Ed eccoci alle dolenti note. Cominciamo con la questione legata a Ruotolo:"Dovrà essere affiancato da una persona di polso, competente, che sappia aiutarlo. Non capisco come si sia sorvolato sui casi di Leonardo e Ferrara, mentre sul nostro no, non considerando neanche i precedenti di Mancini e Giampaolo". Eccoci a Lucarelli:"Siamo molto dispiaciuti per quello che è successo ieri. Il giocatore ed il presidente avevano firmato il contratto a dimostrazione della loro volontà. Cristiano ci spera ancora ed anche noi ci auguriamo che le cose si sistemino. Attualmente fa fede il comunicato apparso sul sito e per adesso non credo che Spinelli cambi idea. Poi si sa, il calcio è imprevedibile ed anche voi conoscete il presidente, è umorale: magari oggi è ancora nervoso, ma tra due giorni gli passa e trova l'accordo". Insomma lo spiraglio aperto c'è, ma il passo indietro devono farlo tutti. Lucarelli si è accorto della gravità della telefonata, Pallavicino ha rinunciato alla procura, ora si aspetta solo il dietrofront di Spinelli che del resto ha già vinto portando il procuratore ad allontanarsi.

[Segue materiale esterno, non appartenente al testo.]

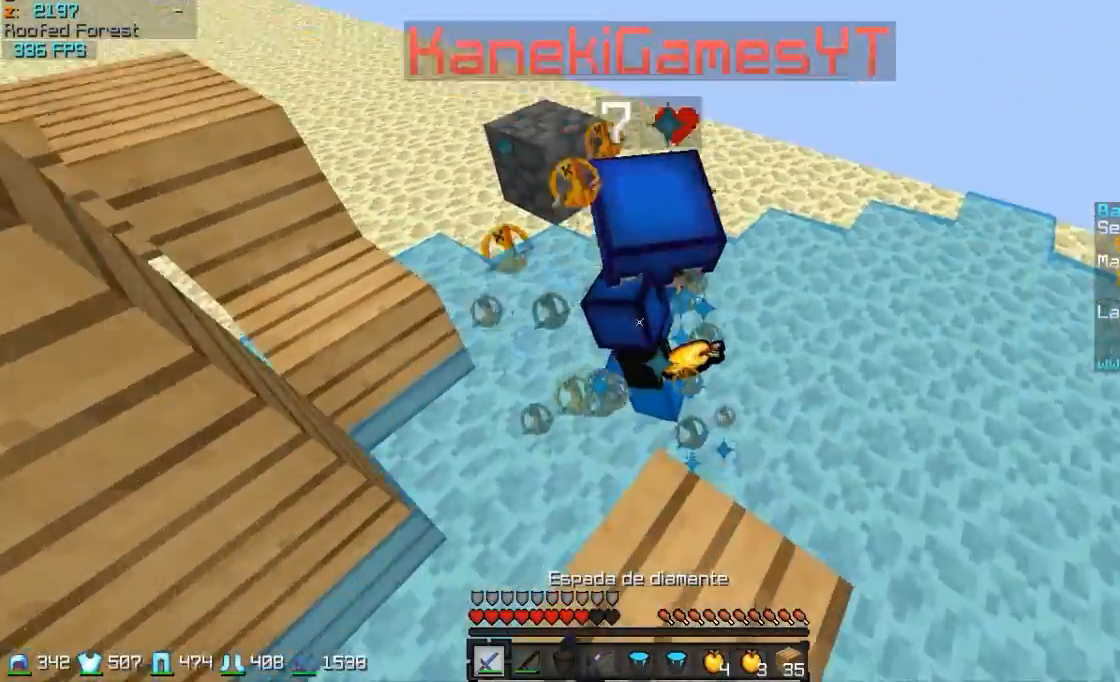
{"keys": ["a", "w"], "mouse": [], "events": [[33, "mouse_left", "up"], [133, "mouse_left", "down"], [183, "mouse_left", "up"], [483, "a", "down"]]}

Dovesse rimanere irremovibile a quel punto le cose sono due: o ha già pronto il sostituto di Lucarelli, oppure alla base della rottura c'è altro che non ci è dato di sapere. Noi confidiamo nel buon senso. C'è un contratto firmato con la soddisfazione reciproca dei contraenti che aspetta solo di essere depositato in Lega. Fare alla svelta oltretutto, perché Fiorentina e Siena si sono già interessate alla faccenda.